#### [Consigne A]
Dans le texte sur l'électrification rurale présenté plus bas, relevez tous les types d'actions ou de travaux que le FACÉ doit, selon le rapporteur spécial, conserver comme prioritaires ou développer davantage.
#### [Consigne B]
Poursuivez le texte sur le financement de l'électrification rurale en reprenant juste après sa dernière phrase.

#### [Texte à lire]
LES PRINCIPALES OBSERVATIONS DE VOTRE RAPPORTEUR SPÉCIAL

Les recettes du compte d'affectation spéciale « Financement des aides aux collectivités pour l'électrification rurale » sont évaluées à 377 millions d'euros en 2015 . Les problèmes de paiement rencontrés en 2012 ne se sont pas reproduits depuis, mais la vigilance doit rester de mise en la matière.

Si les actions de renforcement et de sécurisation doivent bien demeurer des axes prioritaires pour les missions du FACÉ, il convient de réviser progressivement à la hausse la part des travaux d 'extension et d' enfouissement.

Le mécanisme de répartition des charges et des produits entre les communes rurales et les communes urbaines doit rester identique.

Enfin, alors que le taux d'aide est aujourd'hui uniforme, une réflexion est à engager sur la variation des taux d'aide selon les collectivités et la nature des travaux.

En application de l'article 49 de la LOLF, pour le retour des réponses du Gouvernement aux questionnaires budgétaires concernant le présent projet de loi de finances, la date limite était fixée au 10 octobre 2014 .

À cette date, votre rapporteur spécial avait reçu l'ensemble des réponses pour le compte d'affectation spéciale (CAS) « Financement des aides aux collectivités pour l'électrification rurale » (FACÉ).

L'article 7 de la loi n° 2011-1978 de finances rectificative pour 2011 du 28 décembre 2011, a en effet créé le compte d'affectation spéciale (CAS), en reprenant l'acronyme de « FACÉ », mais en changeant la signification - « Financement des aides aux collectivités pour l'électrification rurale » au lieu de « Fonds d'amortissement des charges d'électrification », structure créée dès 1936.

Notre collègue Frédérique Espagnac, précédente rapporteure spéciale, a conduit en 2012, au nom de la commission des finances, un contrôle budgétaire sur l'utilisation des aides aux collectivités pour l'électrification rurale , en application de l'article 57 de la loi organique n° 2001-692 du 1 er août 2001 relative aux lois de finances (LOLF) 1 ( * ) . Elle a eu l'occasion, dans ce cadre, d'approfondir l' histoire du dispositif, de sa réforme et du fonctionnement de ce nouveau compte d'affectation spéciale .

I. UNE MISSION AU SERVICE DES TRAVAUX D'ÉLECTRIFICATION EN ZONE RURALE

A. DES AIDES DÉPARTEMENTALISÉES DESTINÉES AUX AUTORITÉS ORGANISATRICES DE LA DISTRIBUTION PUBLIQUE D'ÉLECTRICITÉ

Les aides financières consenties par le FACÉ sont réparties par département sous forme de dotations affectées à l'électrification rurale 2 ( * ) . Cette répartition s'effectue, selon des critères précisés par voie d'arrêté, par le ministre chargé de l'énergie, après avis du conseil du FACÉ . Puis, sur la base des propositions présentées par les collectivités, la répartition de ces dotations est effectuée sur un plan départemental entre les collectivités territoriales ou leurs groupements et les maîtres d'ouvrage des travaux d'électrification rurale pouvant bénéficier des participations du fonds.

#### [Données enregistrées]
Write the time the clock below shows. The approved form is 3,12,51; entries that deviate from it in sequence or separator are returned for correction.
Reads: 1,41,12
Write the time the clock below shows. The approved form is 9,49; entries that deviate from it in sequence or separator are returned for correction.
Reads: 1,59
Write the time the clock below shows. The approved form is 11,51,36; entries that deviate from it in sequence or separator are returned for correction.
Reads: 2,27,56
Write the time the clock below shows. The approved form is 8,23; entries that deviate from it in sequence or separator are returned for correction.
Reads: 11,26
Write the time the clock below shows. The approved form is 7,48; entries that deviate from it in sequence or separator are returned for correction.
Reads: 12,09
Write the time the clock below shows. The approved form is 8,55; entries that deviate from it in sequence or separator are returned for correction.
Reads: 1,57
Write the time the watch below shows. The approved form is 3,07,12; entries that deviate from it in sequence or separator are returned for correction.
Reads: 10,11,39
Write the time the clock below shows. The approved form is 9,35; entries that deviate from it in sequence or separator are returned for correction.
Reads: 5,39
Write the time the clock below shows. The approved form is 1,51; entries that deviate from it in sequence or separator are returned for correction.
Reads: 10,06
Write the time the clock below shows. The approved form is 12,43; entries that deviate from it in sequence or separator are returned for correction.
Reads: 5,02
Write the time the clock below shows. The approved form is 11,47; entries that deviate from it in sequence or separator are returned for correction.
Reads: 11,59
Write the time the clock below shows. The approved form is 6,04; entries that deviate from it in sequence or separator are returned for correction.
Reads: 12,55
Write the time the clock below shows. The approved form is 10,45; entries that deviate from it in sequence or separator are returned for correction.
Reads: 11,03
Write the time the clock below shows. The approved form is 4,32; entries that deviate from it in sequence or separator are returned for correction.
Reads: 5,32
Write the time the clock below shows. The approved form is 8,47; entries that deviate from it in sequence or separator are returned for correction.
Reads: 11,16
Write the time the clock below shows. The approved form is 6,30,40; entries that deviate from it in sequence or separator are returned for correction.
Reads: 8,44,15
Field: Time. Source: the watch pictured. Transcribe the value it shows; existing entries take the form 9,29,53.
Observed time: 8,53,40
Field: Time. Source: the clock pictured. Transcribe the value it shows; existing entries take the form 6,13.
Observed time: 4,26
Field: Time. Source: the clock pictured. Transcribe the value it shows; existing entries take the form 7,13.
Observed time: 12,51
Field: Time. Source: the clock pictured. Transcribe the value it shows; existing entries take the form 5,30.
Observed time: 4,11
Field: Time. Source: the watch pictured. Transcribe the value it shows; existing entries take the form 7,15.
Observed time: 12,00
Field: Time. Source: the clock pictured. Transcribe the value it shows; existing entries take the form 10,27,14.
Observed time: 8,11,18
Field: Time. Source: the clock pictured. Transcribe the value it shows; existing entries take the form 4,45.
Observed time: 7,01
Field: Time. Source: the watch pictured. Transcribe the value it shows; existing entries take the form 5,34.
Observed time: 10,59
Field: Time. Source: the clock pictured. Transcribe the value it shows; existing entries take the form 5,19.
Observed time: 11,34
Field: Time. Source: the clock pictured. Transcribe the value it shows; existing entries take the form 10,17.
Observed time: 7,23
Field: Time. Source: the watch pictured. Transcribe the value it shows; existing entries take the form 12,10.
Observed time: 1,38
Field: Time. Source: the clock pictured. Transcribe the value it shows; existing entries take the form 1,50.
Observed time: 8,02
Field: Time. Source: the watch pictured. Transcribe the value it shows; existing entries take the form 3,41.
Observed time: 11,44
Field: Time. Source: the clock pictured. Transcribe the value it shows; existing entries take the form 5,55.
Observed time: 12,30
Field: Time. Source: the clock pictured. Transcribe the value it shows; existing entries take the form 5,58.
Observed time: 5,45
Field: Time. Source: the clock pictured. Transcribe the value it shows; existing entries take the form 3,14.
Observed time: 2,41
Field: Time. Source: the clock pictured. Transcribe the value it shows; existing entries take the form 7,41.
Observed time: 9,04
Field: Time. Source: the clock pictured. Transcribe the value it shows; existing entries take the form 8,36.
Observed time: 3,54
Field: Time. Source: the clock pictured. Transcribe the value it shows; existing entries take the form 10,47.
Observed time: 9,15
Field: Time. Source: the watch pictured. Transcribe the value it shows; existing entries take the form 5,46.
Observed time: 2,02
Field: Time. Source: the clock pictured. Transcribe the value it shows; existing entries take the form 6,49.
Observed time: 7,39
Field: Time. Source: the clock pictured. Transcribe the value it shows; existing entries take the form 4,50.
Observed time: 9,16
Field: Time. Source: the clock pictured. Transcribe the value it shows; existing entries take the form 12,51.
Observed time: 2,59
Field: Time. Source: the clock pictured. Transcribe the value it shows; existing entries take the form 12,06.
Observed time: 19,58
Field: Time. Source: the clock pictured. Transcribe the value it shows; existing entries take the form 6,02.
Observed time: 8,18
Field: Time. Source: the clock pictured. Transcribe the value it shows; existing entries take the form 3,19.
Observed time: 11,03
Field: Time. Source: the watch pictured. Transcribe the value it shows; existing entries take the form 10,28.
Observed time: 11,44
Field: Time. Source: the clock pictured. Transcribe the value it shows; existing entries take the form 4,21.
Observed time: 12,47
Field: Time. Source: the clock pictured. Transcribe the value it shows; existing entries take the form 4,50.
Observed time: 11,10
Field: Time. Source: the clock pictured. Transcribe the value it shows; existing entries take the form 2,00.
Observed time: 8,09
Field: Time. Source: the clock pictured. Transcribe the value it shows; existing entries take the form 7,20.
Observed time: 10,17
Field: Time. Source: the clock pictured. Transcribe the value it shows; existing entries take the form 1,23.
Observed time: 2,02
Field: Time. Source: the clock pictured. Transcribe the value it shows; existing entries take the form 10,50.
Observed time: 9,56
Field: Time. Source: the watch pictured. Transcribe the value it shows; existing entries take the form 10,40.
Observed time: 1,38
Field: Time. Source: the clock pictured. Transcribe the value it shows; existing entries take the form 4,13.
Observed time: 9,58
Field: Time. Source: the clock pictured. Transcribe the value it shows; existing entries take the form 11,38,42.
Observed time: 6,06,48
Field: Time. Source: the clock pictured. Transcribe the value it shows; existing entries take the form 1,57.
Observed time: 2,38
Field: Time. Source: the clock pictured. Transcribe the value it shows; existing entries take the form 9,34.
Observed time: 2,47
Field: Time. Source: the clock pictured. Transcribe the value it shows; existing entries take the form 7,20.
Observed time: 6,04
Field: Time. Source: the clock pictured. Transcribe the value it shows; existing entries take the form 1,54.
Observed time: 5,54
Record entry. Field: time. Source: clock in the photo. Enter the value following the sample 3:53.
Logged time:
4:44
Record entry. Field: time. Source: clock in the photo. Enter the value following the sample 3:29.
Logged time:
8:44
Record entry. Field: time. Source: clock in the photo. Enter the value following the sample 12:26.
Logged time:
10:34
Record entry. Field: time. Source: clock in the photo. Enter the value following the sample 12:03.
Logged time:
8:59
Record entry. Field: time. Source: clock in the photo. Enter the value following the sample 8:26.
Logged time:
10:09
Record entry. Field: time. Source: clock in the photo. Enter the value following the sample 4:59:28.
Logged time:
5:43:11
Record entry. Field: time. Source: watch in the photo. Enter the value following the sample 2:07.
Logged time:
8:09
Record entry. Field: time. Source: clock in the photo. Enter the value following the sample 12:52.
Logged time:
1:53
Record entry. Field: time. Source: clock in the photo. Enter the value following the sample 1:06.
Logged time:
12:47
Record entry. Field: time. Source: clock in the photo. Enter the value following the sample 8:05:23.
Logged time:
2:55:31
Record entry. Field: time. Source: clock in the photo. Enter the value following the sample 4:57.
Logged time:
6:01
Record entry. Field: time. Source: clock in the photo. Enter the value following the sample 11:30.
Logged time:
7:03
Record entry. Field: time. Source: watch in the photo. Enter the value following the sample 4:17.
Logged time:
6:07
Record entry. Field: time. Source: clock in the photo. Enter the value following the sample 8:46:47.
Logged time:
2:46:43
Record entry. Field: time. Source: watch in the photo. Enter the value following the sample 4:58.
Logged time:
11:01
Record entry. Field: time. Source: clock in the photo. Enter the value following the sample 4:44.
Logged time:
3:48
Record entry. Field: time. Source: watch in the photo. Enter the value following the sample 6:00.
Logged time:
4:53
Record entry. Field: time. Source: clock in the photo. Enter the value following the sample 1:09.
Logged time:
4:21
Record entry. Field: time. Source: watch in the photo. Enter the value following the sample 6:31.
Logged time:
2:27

#### [Réponse attendue A]
Renforcement, sécurisation, extension, enfouissement

#### [Réponse attendue B]
Il est à noter que lorsqu'il existe, dans un département, un établissement public de coopération constitué dans le domaine de l'électricité et réunissant tous les maîtres d'ouvrage pouvant bénéficier des participations du CAS-FACÉ, la répartition des dotations de ce fonds est alors réglée par cet établissement public .

Le regroupement des « autorités organisatrices de la distribution publique d'électricité » ou AODE (qui peuvent être des communes ou des établissements publics de coopération intercommunale, en particulier des syndicats d'électrification), et donc de la maîtrise d'ouvrage, au niveau départemental, a été mis en place par le législateur (article L. 2224-31 du code général des collectivités territoriales). Il a nettement progressé au cours des dernières années 3 ( * ) . Trois cas doivent être distingués :

- le regroupement des AODE, y compris de la maîtrise d'ouvrage, est réalisé au niveau départemental : il y a un seul bénéficiaire des aides du FACÉ par département ;

- le regroupement des AODE est effectif au niveau départemental, mais pas le regroupement de la maîtrise d'ouvrage : il y a alors plusieurs bénéficiaires par département ;

- l'absence de regroupement des AODE et de la maîtrise d'ouvrage est constatée : il y a dans ce cas également plusieurs bénéficiaires par département.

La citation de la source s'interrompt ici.